WHAT TO DO =>
Continue the text on the Fork/Join framework in JDK7 from the point where it stops, which comes before the data.

TEXT =>
- Opening Delimiter -

Sunday, May 8, 2011

Playing with concurrency in JDK7

As an addition to the existing concurrent package, the JDK7 comes with a Fork/Join framework. An originating article from Doug Lea about this implementation can be found here. Some algorithms solve problems using divide-and-conquer or recursive-data  patterns implementations, dividing the original problem into sub problems that can be handled independently. On each algorithm step, new independent tasks are forked to handle a sub problem and then joined once their own execution achieved. This kind of algorithm can be supported by a parallel framework implementation.
The fork/join process is repeated recursively till one task find the sub-problem small enough to  process it sequentially. The pattern of pseudo code found in each tasks, in charge of deciding to process or to fork the problem looks like:

def compute() {
        if (problem_is_small_enough()) {
            processSequentially();
        } else {
            divideAndConquer();
        }
    }

The divide and conquer pseudo code  then can be implemented as:

def divideAndConquer() {
           split_the_problem()
           fork(tasks)
           join
           merge(tasks)

- Closing Delimiter -

PROVIDED RECORDS =>
- Opening Delimiter -

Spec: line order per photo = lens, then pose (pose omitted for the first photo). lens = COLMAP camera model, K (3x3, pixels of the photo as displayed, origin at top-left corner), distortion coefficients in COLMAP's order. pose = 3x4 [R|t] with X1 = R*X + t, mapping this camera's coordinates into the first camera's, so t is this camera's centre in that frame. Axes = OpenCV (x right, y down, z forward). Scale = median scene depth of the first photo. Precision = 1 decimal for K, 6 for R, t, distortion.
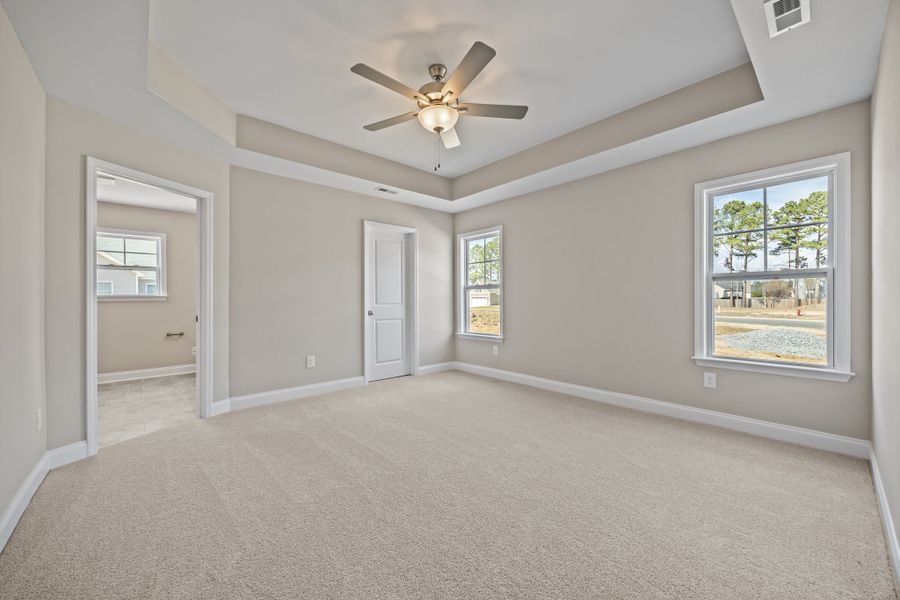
lens RADIAL K [[341.5, 0, 455.1], [0, 341.5, 302.9], [0, 0, 1]] dist [-0.004399, 0.000140]
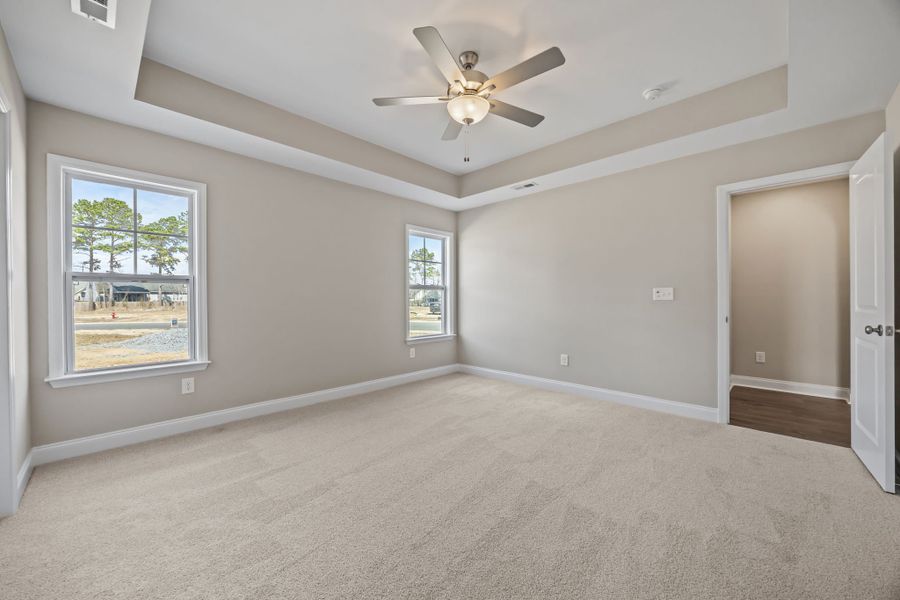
lens RADIAL K [[341.5, 0, 457.7], [0, 341.5, 294.3], [0, 0, 1]] dist [-0.004399, 0.000140]
pose [[-0.065068, 0.021475, 0.997650, -0.340527], [0.013477, 0.999696, -0.020640, -0.001768], [-0.997790, 0.012103, -0.065338, 0.373390]]
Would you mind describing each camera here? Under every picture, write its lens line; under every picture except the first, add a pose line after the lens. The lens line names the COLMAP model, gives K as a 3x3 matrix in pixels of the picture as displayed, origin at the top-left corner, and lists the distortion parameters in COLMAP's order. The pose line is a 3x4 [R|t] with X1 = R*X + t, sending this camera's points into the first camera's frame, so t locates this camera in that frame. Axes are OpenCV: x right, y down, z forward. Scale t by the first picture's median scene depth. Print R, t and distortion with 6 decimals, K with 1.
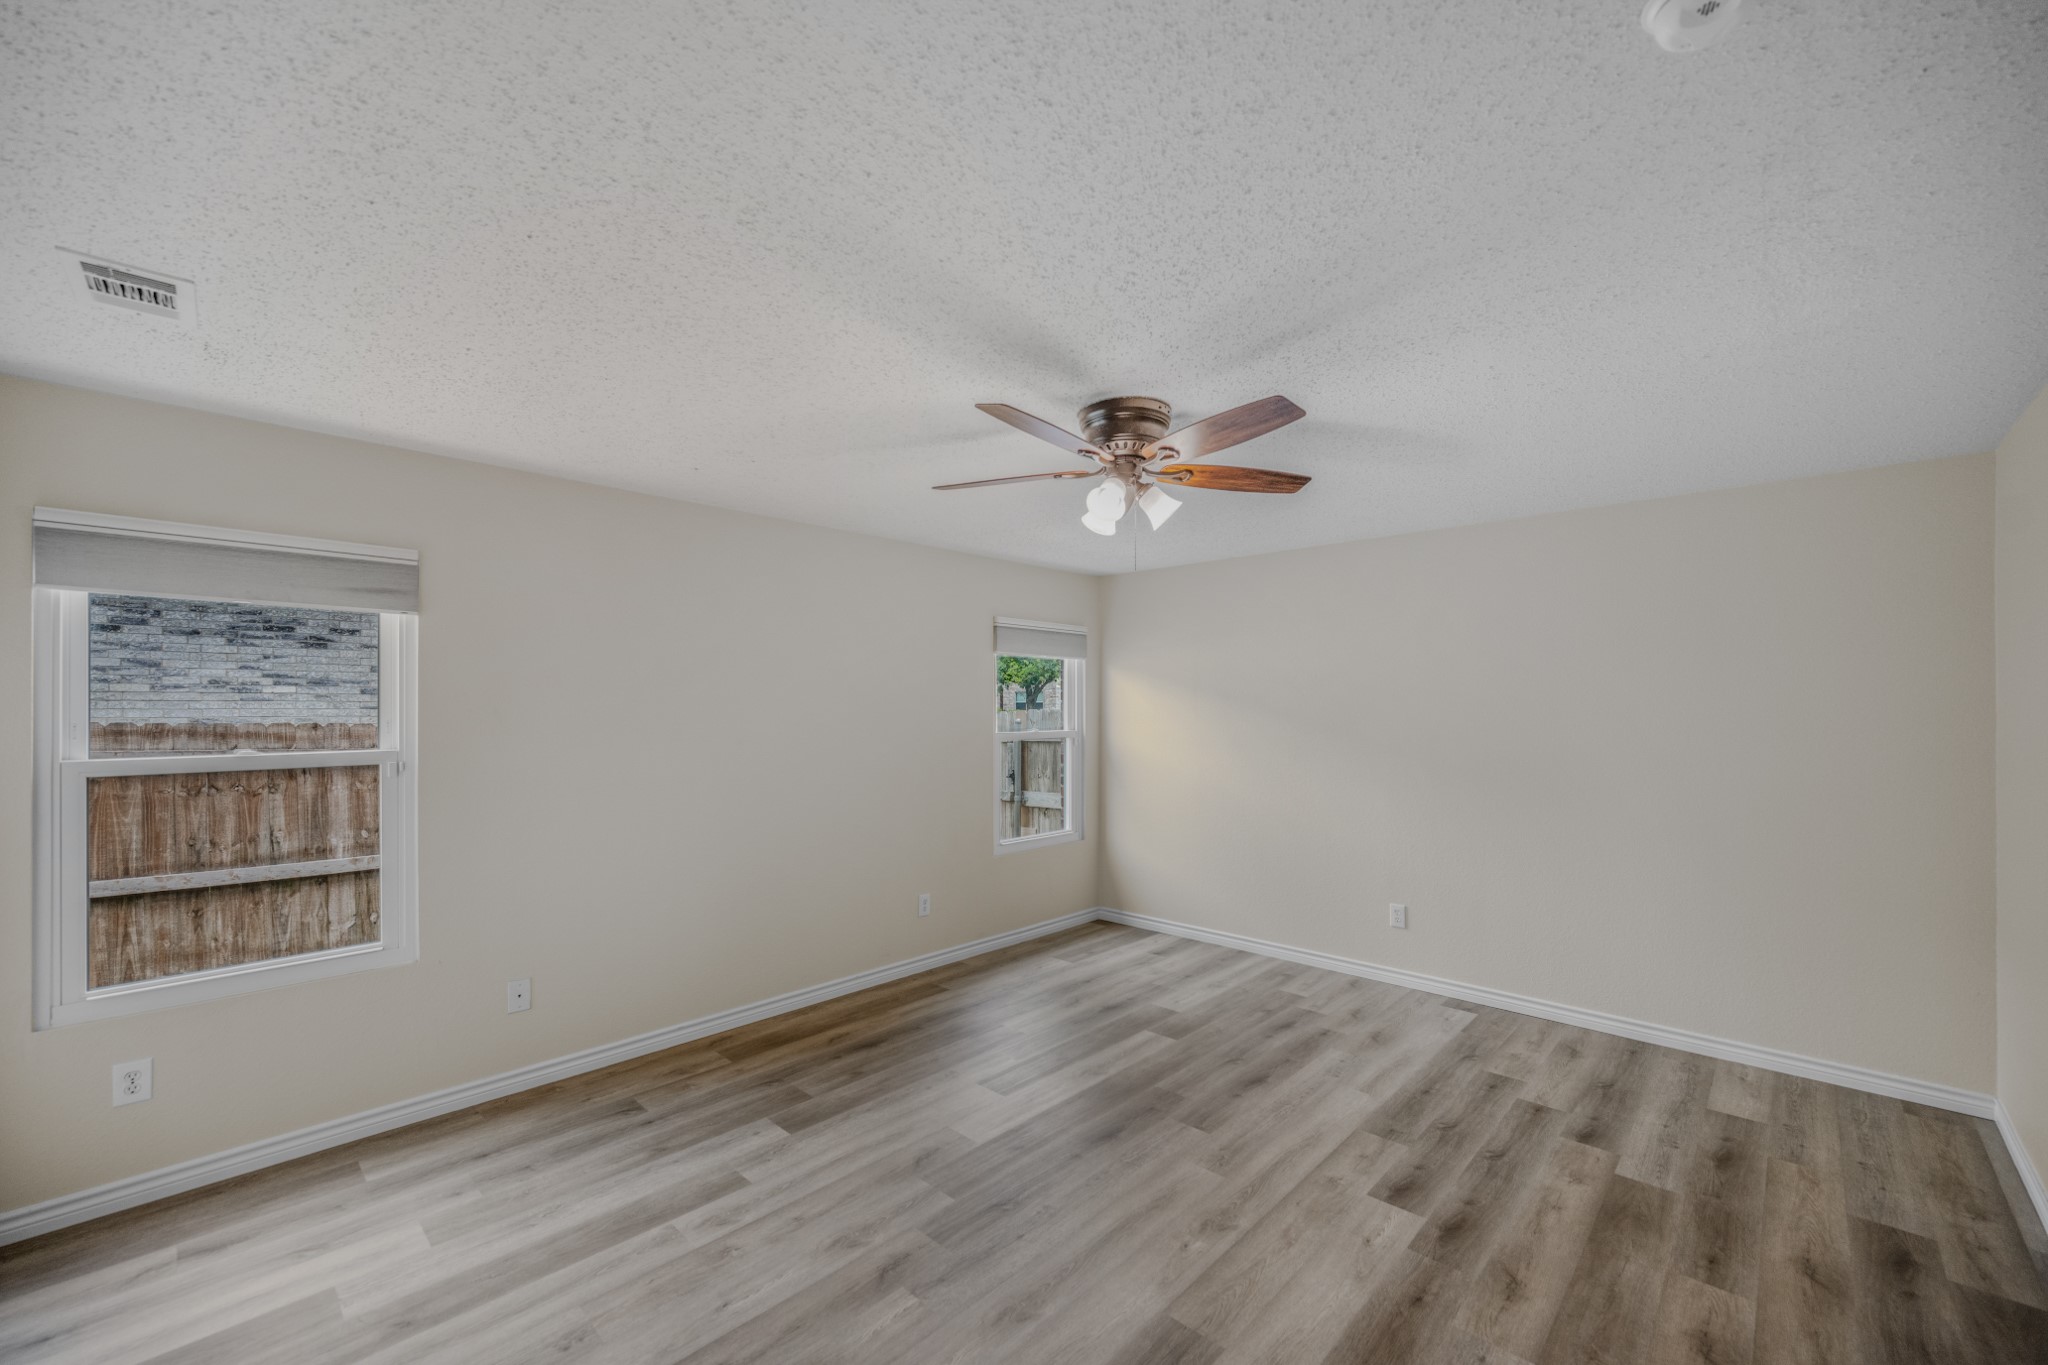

- Closing Delimiter -

RESULT OF THE TASK =>
     }


Doug Lea's and al. implementation of the framework uses an indirect task/thread mapping implementation so each thread takes in charge a double-ended queue of tasks but can also steals work from other threads queues when out of job. The article quoted at the beginning presents all the advantages of this approach.Specifically one should note that this indirect mapping prevent from clogging the system by heavy creation/destruction thread implementations as a limited number of threads can aggressively  work on set of tasks

The two important objects in the framework are the ForkJoinPool and the ForkJoinTask instances. The ForkJoinPool is an ExecutorService implementation of the concurrent API. It will provide the standard mechanisms of thread management and all the implementation of the work-stealing tactics. The ForkJoinTask is the light object impersonating the task that will be pushed onto the queue. This is where all the decisions concerning the fork/join strategy will be taken.

In a tribute to Doug Lea's genuine article I decided to compute some values from the Fibonacci function (Yep I like to compute the evolution of pairs of rabbits  :) )
In a idealistic world (check the previous link) you will find that the evolution of pair of rabbits can be computed versus the following formula:

f(n) = f(n - 1) + f(n -2)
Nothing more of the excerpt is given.